>> BEGIN

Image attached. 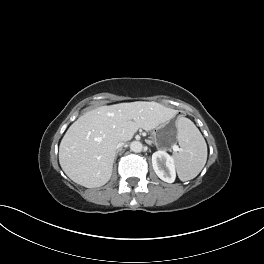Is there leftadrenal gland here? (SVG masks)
Masks as SVG:
<instances>
[{
  "instance_id": "obj_1",
  "label": "left adrenal gland",
  "mask_w": 264,
  "mask_h": 264,
  "mask_svg": "<svg viewBox=\"0 0 264 264\" xmlns=\"http://www.w3.org/2000/svg\"><path fill=\"white\" fill-rule=\"evenodd\" d=\"M147 143H148V145L151 146L153 142L152 141H148Z\"/></svg>"
}]
</instances>
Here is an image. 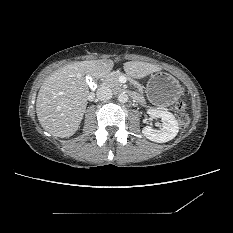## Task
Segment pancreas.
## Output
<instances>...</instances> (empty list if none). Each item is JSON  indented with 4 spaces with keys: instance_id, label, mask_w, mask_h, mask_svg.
I'll list each match as a JSON object with an SVG mask.
<instances>
[{
    "instance_id": "1",
    "label": "pancreas",
    "mask_w": 233,
    "mask_h": 233,
    "mask_svg": "<svg viewBox=\"0 0 233 233\" xmlns=\"http://www.w3.org/2000/svg\"><path fill=\"white\" fill-rule=\"evenodd\" d=\"M120 72H111L105 76L104 82L111 88L119 89L122 84L119 82ZM138 89L141 91V87L138 85Z\"/></svg>"
}]
</instances>
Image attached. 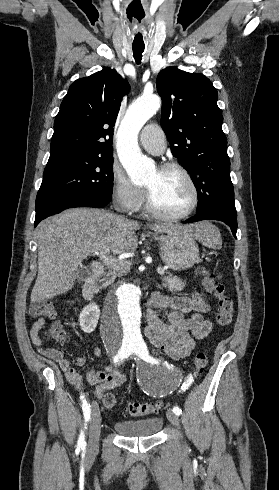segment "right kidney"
Wrapping results in <instances>:
<instances>
[{"label": "right kidney", "instance_id": "right-kidney-1", "mask_svg": "<svg viewBox=\"0 0 279 490\" xmlns=\"http://www.w3.org/2000/svg\"><path fill=\"white\" fill-rule=\"evenodd\" d=\"M99 316V306H96V304H88V306H85L79 316L81 330L86 332V334L94 332L98 324Z\"/></svg>", "mask_w": 279, "mask_h": 490}]
</instances>
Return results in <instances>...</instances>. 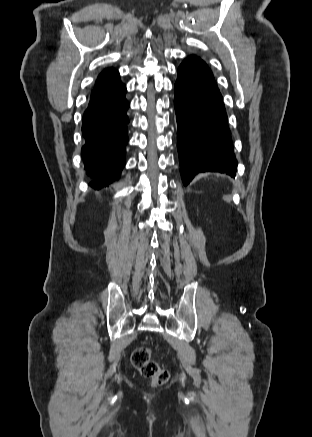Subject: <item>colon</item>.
I'll use <instances>...</instances> for the list:
<instances>
[{"mask_svg":"<svg viewBox=\"0 0 312 437\" xmlns=\"http://www.w3.org/2000/svg\"><path fill=\"white\" fill-rule=\"evenodd\" d=\"M131 362L143 377L150 380L153 386L163 385L169 379V372L152 359V352L148 347L135 349Z\"/></svg>","mask_w":312,"mask_h":437,"instance_id":"colon-1","label":"colon"}]
</instances>
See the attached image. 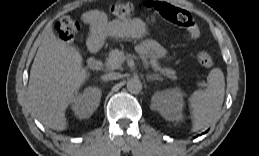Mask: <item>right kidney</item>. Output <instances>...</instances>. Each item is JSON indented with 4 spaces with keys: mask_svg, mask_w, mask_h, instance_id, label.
<instances>
[{
    "mask_svg": "<svg viewBox=\"0 0 259 156\" xmlns=\"http://www.w3.org/2000/svg\"><path fill=\"white\" fill-rule=\"evenodd\" d=\"M102 92L98 87H87L82 93L75 95L71 108L80 119L89 118L100 103Z\"/></svg>",
    "mask_w": 259,
    "mask_h": 156,
    "instance_id": "ca27d5eb",
    "label": "right kidney"
}]
</instances>
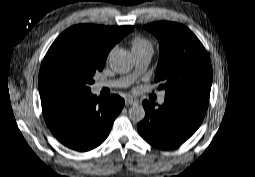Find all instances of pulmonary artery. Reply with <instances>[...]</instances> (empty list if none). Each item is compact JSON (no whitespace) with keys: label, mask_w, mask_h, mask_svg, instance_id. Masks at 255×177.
<instances>
[{"label":"pulmonary artery","mask_w":255,"mask_h":177,"mask_svg":"<svg viewBox=\"0 0 255 177\" xmlns=\"http://www.w3.org/2000/svg\"><path fill=\"white\" fill-rule=\"evenodd\" d=\"M134 57L136 59L137 64L140 67L145 68L150 63V60L152 57V51H145L139 54H134ZM113 85H114V82H111V81L99 82L97 84V88L101 89L103 87H111ZM164 99H165L164 94H161V96L159 97V102L160 103L164 102Z\"/></svg>","instance_id":"e3ab8cb5"}]
</instances>
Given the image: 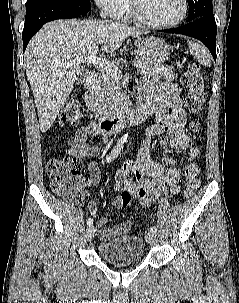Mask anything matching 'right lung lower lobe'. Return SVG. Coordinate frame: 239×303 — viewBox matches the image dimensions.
Returning <instances> with one entry per match:
<instances>
[{
    "instance_id": "right-lung-lower-lobe-1",
    "label": "right lung lower lobe",
    "mask_w": 239,
    "mask_h": 303,
    "mask_svg": "<svg viewBox=\"0 0 239 303\" xmlns=\"http://www.w3.org/2000/svg\"><path fill=\"white\" fill-rule=\"evenodd\" d=\"M91 9L90 2H56L47 1L26 8V18L22 33L23 51L29 40L47 22L56 19L75 18Z\"/></svg>"
}]
</instances>
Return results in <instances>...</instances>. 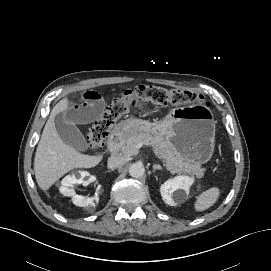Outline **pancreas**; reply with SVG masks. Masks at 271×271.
Wrapping results in <instances>:
<instances>
[{
	"mask_svg": "<svg viewBox=\"0 0 271 271\" xmlns=\"http://www.w3.org/2000/svg\"><path fill=\"white\" fill-rule=\"evenodd\" d=\"M144 144L153 148L156 156L163 162L165 168L172 174L190 173L202 178L204 169L200 164H191L186 161L173 147V145L160 135H152L148 132H138L130 135L121 147L124 155L131 156L138 153L137 144Z\"/></svg>",
	"mask_w": 271,
	"mask_h": 271,
	"instance_id": "1",
	"label": "pancreas"
}]
</instances>
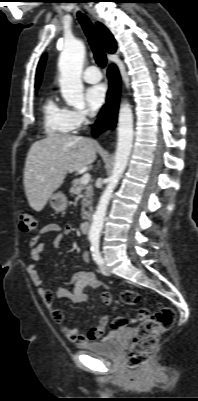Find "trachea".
I'll return each mask as SVG.
<instances>
[{
	"instance_id": "1",
	"label": "trachea",
	"mask_w": 198,
	"mask_h": 401,
	"mask_svg": "<svg viewBox=\"0 0 198 401\" xmlns=\"http://www.w3.org/2000/svg\"><path fill=\"white\" fill-rule=\"evenodd\" d=\"M77 17L85 32L86 37L88 38L96 63L100 67H105L107 63V58L98 33L96 32L94 26L86 15L78 12Z\"/></svg>"
}]
</instances>
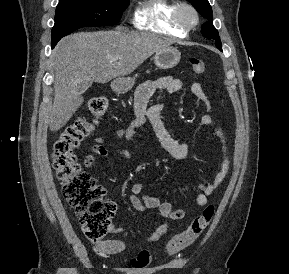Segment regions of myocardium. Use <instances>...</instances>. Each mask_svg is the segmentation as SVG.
Segmentation results:
<instances>
[{
	"label": "myocardium",
	"mask_w": 289,
	"mask_h": 274,
	"mask_svg": "<svg viewBox=\"0 0 289 274\" xmlns=\"http://www.w3.org/2000/svg\"><path fill=\"white\" fill-rule=\"evenodd\" d=\"M186 14H189L190 18H187ZM172 20L177 27L187 32L198 25L199 13L190 3L179 2L173 10Z\"/></svg>",
	"instance_id": "myocardium-1"
}]
</instances>
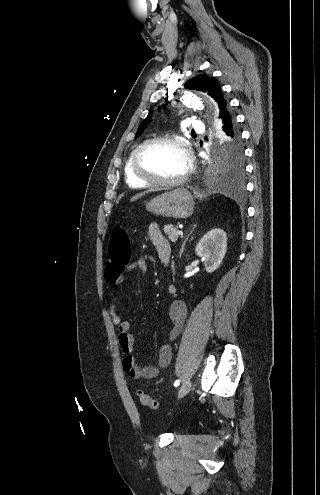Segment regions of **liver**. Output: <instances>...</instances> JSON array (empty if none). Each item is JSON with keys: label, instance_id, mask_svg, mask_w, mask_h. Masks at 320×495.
<instances>
[{"label": "liver", "instance_id": "6515ba94", "mask_svg": "<svg viewBox=\"0 0 320 495\" xmlns=\"http://www.w3.org/2000/svg\"><path fill=\"white\" fill-rule=\"evenodd\" d=\"M148 192H151V191H147V193ZM144 194H145V192L144 193H139V194L135 195L134 197H132L130 201H136L137 199H139L140 197H142Z\"/></svg>", "mask_w": 320, "mask_h": 495}]
</instances>
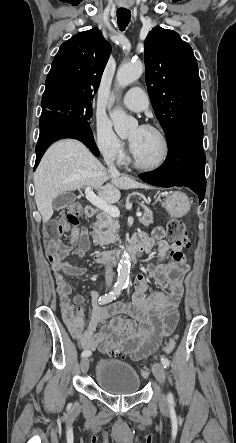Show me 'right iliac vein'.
<instances>
[{"label":"right iliac vein","instance_id":"63e3f726","mask_svg":"<svg viewBox=\"0 0 236 443\" xmlns=\"http://www.w3.org/2000/svg\"><path fill=\"white\" fill-rule=\"evenodd\" d=\"M81 372L86 374L89 369V360L88 358H83L80 363Z\"/></svg>","mask_w":236,"mask_h":443}]
</instances>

>> END

▶ _THE EXERCISE_
Rewrite the lines from the one containing "Segment regions of **liver**." through the end of the records, replacing "Show me" with "Highlight" and leaving everything else unchanged. Omit the pictures from your answer.

▶ _RESULT OF THE TASK_
Segment regions of **liver**. Output: <instances>...</instances> JSON array (empty if none). Each item is JSON with keys: label, instance_id, mask_svg, mask_w, mask_h. Masks at 320×495.
<instances>
[{"label": "liver", "instance_id": "6515ba94", "mask_svg": "<svg viewBox=\"0 0 320 495\" xmlns=\"http://www.w3.org/2000/svg\"><path fill=\"white\" fill-rule=\"evenodd\" d=\"M148 192H151V191H147V193ZM144 194H145V192L144 193H139V194L135 195L134 197H132L130 201H136L137 199H139L140 197H142Z\"/></svg>", "mask_w": 320, "mask_h": 495}]
</instances>
Highlight 'right iliac vein'.
<instances>
[{"label":"right iliac vein","instance_id":"63e3f726","mask_svg":"<svg viewBox=\"0 0 236 443\" xmlns=\"http://www.w3.org/2000/svg\"><path fill=\"white\" fill-rule=\"evenodd\" d=\"M81 372L86 374L89 369V360L88 358H83L80 363Z\"/></svg>","mask_w":236,"mask_h":443}]
</instances>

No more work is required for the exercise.